J-F.C. : Nous allons tenter de les garder, nuance ! Nous n’en sommes pas sûrs. La grande différence avec le confinement de l’année dernière, c’est que nous n’avons pas de mesures administratives qui mettent fin aux liaisons aériennes commerciales. En mars 2020, dans l’urgence, les liaisons avaient été suspendues. Là, ce n’est pas le cas, mais nous sommes très rigoureux sur les motifs impérieux de déplacement au départ comme à l’arrivée, tant sur les vols Mayotte-La Réunion que Mayotte-Paris. Aujourd’hui, des gens peuvent se faire refouler en arrivant à Paris s’ils n’ont pas de pièce justificative. Et bien sûr, nous maintenons les tests PCR 72 heures avant le voyage. Donc nous serons très, très rigoureux, j’insiste là-dessus. Plus nous ferons preuve de sérieux dans la mise œuvre de ces garanties de sécurité, plus nous aurons des chances de maintenir les liaisons commerciales. Qui sont vitales pour Mayotte, car comme vous le savez, ce sont les passagers qui paient le fret dont nous avons besoin. Soit au minimum 50 tonnes de fret par semaine sur les produits indispensables.

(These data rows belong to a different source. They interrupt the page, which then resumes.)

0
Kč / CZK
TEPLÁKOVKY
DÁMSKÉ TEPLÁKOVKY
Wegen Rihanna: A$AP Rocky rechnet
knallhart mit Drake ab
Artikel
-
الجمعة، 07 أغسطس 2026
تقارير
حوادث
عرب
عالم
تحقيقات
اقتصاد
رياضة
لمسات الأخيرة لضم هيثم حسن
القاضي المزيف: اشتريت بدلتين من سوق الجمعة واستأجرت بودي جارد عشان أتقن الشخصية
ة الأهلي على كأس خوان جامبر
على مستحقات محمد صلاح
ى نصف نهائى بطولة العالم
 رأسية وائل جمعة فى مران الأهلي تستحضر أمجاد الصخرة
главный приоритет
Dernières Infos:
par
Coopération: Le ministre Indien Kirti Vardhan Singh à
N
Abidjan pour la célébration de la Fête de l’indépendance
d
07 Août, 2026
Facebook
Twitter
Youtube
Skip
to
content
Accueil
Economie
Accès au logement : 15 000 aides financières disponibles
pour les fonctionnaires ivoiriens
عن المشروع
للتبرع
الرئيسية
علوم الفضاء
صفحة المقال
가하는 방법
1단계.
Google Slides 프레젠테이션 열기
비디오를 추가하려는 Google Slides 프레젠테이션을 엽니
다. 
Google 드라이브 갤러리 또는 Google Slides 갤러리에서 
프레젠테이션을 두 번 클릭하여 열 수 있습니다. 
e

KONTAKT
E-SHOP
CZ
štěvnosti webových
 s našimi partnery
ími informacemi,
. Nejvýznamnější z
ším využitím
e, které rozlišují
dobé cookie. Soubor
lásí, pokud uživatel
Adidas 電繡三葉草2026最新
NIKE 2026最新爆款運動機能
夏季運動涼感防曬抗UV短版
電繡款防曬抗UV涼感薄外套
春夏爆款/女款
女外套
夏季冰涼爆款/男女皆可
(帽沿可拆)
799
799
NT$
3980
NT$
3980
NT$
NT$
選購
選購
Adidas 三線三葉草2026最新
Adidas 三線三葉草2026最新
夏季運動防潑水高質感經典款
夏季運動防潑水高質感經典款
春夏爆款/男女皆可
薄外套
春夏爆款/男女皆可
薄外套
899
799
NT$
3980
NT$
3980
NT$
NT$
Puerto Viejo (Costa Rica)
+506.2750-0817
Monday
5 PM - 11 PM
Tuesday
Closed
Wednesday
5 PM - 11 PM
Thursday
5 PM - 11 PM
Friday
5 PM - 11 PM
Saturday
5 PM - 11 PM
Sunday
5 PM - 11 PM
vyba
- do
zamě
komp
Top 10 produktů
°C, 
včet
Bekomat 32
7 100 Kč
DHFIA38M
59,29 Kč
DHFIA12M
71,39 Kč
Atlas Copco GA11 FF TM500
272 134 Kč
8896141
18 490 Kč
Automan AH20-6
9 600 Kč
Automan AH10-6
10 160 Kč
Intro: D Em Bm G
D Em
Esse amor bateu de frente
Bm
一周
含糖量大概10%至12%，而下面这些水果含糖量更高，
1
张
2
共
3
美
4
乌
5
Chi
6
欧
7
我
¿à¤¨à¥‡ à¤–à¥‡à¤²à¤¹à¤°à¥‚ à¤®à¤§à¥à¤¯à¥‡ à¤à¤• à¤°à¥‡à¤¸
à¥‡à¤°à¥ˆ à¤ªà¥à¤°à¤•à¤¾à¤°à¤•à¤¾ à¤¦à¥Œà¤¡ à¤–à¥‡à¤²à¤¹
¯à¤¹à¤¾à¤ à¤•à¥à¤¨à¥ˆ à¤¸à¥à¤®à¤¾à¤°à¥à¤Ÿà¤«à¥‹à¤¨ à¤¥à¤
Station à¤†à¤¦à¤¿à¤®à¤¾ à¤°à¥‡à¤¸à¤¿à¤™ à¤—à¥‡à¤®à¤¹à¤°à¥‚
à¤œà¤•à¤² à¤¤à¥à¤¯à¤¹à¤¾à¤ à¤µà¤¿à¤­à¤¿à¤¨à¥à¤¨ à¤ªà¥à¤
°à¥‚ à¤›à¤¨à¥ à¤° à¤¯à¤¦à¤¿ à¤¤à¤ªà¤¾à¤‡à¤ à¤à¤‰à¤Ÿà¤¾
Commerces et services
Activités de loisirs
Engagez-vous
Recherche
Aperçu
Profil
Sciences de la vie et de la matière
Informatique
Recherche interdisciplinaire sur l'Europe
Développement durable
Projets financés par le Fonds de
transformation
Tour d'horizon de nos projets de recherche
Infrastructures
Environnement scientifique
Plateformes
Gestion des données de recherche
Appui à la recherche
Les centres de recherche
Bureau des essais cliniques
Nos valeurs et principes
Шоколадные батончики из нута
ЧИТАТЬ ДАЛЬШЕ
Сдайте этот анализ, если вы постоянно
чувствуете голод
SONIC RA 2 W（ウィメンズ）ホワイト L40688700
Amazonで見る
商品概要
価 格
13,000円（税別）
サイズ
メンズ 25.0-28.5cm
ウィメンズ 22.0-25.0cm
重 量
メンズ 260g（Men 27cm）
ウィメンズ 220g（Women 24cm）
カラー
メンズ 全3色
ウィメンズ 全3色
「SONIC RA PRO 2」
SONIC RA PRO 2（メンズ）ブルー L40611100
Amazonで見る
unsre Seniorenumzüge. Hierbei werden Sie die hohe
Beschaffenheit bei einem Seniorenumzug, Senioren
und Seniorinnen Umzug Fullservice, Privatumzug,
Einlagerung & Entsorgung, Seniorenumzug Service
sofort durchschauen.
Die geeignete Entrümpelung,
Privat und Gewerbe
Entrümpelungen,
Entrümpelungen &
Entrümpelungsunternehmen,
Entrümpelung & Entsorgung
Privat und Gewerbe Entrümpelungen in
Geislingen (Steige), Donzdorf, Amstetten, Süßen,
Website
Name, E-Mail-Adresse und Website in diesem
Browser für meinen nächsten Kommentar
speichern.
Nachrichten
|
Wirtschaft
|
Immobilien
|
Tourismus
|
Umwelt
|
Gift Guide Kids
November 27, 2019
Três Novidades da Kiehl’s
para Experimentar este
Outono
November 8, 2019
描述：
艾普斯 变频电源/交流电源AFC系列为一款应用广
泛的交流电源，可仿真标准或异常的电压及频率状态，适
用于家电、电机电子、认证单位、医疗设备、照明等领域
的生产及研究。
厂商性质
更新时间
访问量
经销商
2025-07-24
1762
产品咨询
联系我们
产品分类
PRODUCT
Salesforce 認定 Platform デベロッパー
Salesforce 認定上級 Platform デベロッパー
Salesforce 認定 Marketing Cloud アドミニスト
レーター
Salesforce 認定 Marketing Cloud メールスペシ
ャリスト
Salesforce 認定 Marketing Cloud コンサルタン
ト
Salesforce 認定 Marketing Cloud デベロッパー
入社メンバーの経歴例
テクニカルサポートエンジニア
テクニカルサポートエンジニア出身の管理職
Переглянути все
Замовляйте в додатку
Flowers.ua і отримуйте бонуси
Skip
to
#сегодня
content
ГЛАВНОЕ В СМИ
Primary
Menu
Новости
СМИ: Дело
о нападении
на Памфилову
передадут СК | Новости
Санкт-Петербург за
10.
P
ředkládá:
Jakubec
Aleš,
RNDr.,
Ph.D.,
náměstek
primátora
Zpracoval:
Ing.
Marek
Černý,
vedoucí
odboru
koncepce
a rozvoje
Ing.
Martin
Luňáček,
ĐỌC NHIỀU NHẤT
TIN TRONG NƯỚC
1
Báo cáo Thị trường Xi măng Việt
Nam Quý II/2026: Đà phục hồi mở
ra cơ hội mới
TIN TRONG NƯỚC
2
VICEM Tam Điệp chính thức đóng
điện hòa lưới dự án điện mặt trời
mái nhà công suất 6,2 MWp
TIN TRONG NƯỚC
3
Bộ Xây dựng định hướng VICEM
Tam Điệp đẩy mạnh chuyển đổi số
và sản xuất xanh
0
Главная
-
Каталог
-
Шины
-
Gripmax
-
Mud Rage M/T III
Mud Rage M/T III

FI : Vous allez renforcer la surveillance aérienne en mer, quels en sont les effets bénéfiques ?

J-F.C. : Notre dispositif aérien nous aide à anticiper l’arrivée des kwassas, car il nous permet de voir plus loin que les bateaux. Il peut ainsi nous dire la composition des flottilles de kwassas, souvent organisés de façon très stratégique pour que certaines embarcations fassent diversion… J’ai donc le soutien du gouvernement pour reconduire ce dispositif, ce que je viens de faire pour deux semaines, et éventuellement le pérenniser.

FI : Ce nouveau confinement tombe alors que le gouverneur d’Anjouan a récemment invité la population comorienne à envahir Mayotte et a annoncé la fermeture des frontières, un choix non suivi par le gouvernement central. Allez-vous poursuivre les reconduites pendant le confinement, et avez-vous le soutien de l’Union des Comores ?

J-F.C. : Ce n’est pas la première fois que le gouverneur d’Anjouan fait ce type de déclaration. Nous, nous traitons avec le gouvernement de l’Union des Comores, et il y a eu récemment une déclaration dans la presse qui disait bien que ce n’était pas au gouverneur de traiter de ces sujets. Il faut laisser cet événement dans la dimension qui est la sienne… Et nos relations avec l’Union des Comores sont bonnes. Nous allons poursuivre les éloignements et nos voisins ont très bien compris l’enjeu. Ils savent que nous prenons les garanties pour tester systématiquement tous les étrangers en situation irrégulière que nous éloignons. Pour l’instant, donc, c’est le statu quo.

FI : Le confinement est annoncé pour une durée d’au moins trois semaines. Est-il possible que des allégements soient pris plus tôt si les conditions s’améliorent, comme nous avons pu le voir à Bouéni ? Ou au contraire, un renforcement des mesures ?

J-F.C. : Non, non, pas d’allègement avant trois semaines. Il faut que chaque habitant de l’île prenne sérieusement la mesure de la chose et comprenne que le sort de Mayotte est entre ses propres mains. Le confinement, ce n’est pas juste l’affaire de l’État, des maires, du conseil départemental… C’est chacun d’entre nous, dans sa vie quotidienne, qui doit être amené à adapter ses comportements pour respecter les consignes, respecter les gestes barrières. Il faut que nous soyons performants individuellement pour espérer sortir du confinement. Dans le cas contraire, nous risquons plutôt de le prolonger si la pression sur l’hôpital reste la même, si nous avons encore un nombre de cas exorbitants dans trois semaines… Mais si nous jouons le jeu, cela marchera. Regardez : sur les trois communes que j’ai confinées, il y en a une où le maire est très très engagé, où les habitants ont compris l’intérêt des restrictions et en une semaine nous avons perdu 200 cas pour 100.000 habitants ! C’est la preuve que si chacun y met du sien, nous pourrons bientôt apercevoir un horizon plus clément.